Flux Cored vs Shielding Gas Which MIG Welder is Best for You
The decision of using Flux Cored vs Shielding Gas welding is one you need to consider when shopping for a portable MIG Welder. Understanding the basic differences of Flux Cored vs Shielding Gas welding will help you make an educated decision on which process is best for you and your specific needs. While the best options may be different for large industrial applications, we will try to focus on small portable MIG machines in this article. Let’s take a quick look at how this decision affects the average novice welder.

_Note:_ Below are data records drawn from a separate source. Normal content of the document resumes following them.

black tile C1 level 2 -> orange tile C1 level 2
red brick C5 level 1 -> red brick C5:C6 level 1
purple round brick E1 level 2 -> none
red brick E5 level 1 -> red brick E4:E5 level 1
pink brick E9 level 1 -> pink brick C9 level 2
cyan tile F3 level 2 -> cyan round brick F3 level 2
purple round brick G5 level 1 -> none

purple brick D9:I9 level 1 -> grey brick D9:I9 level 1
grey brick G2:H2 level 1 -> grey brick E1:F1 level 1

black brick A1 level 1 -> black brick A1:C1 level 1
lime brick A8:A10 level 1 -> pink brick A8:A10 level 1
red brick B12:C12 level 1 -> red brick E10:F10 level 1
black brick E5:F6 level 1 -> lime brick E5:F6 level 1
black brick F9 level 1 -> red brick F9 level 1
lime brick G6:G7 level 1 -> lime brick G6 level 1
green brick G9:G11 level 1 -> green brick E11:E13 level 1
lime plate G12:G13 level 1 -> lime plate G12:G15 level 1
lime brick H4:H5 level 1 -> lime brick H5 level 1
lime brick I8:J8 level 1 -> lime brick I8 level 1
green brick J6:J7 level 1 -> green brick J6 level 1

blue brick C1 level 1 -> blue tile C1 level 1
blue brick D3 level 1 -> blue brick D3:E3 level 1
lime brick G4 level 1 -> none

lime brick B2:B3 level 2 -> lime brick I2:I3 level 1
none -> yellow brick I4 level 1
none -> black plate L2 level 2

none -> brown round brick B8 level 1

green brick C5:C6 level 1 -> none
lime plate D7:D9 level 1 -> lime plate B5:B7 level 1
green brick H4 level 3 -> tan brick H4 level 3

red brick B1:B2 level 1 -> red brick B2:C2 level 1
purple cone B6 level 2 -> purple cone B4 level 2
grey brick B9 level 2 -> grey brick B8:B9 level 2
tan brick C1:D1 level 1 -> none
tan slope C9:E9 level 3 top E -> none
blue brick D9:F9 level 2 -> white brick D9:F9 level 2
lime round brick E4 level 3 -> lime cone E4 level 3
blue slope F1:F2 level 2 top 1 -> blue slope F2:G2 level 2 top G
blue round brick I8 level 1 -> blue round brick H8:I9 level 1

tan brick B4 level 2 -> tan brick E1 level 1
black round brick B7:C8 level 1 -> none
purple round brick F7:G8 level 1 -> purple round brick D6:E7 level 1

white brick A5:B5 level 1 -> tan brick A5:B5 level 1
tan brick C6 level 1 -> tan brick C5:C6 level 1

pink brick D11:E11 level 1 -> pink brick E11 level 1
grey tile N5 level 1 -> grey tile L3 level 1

Flux Cored vs Shielding Gas Pros & Cons
Before we dive into the pros and cons of each process, lets first understand the basic differences of Flux Cored vs Shielding Gas Welding. To keep this as brief as possible, MIG welding requires some form of shielding to keep particles in the air from contaminating the weld. When you weld with a solid wire, this is accomplished with a Shielding Gas. This is usually an inert gas such as Argon. In fact, the “I” in “MIG” stands for “Inert” as in “Metal Inert Gas Welding.”
Conversely, Flux Cored wire welding is performed without the use of an Inert Gas. In this case the flux that is inside the wire itself forms a slag which protects the bead of weld from oxidization as you weld.
Advantages of Flux Cored Welding
Outdoor Welding: Perhaps the greatest benefit of Flux Cored Welding is when welding outdoors on a windy day. A strong wind can blow away shielding gas resulting in a contaminated weld. On the contrary, the Flux is applied immediately over the weld pool protecting the puddle from the elements. This is a great advantage if you intend to use your small portable MIG machine outdoors on your farm to repair equipment.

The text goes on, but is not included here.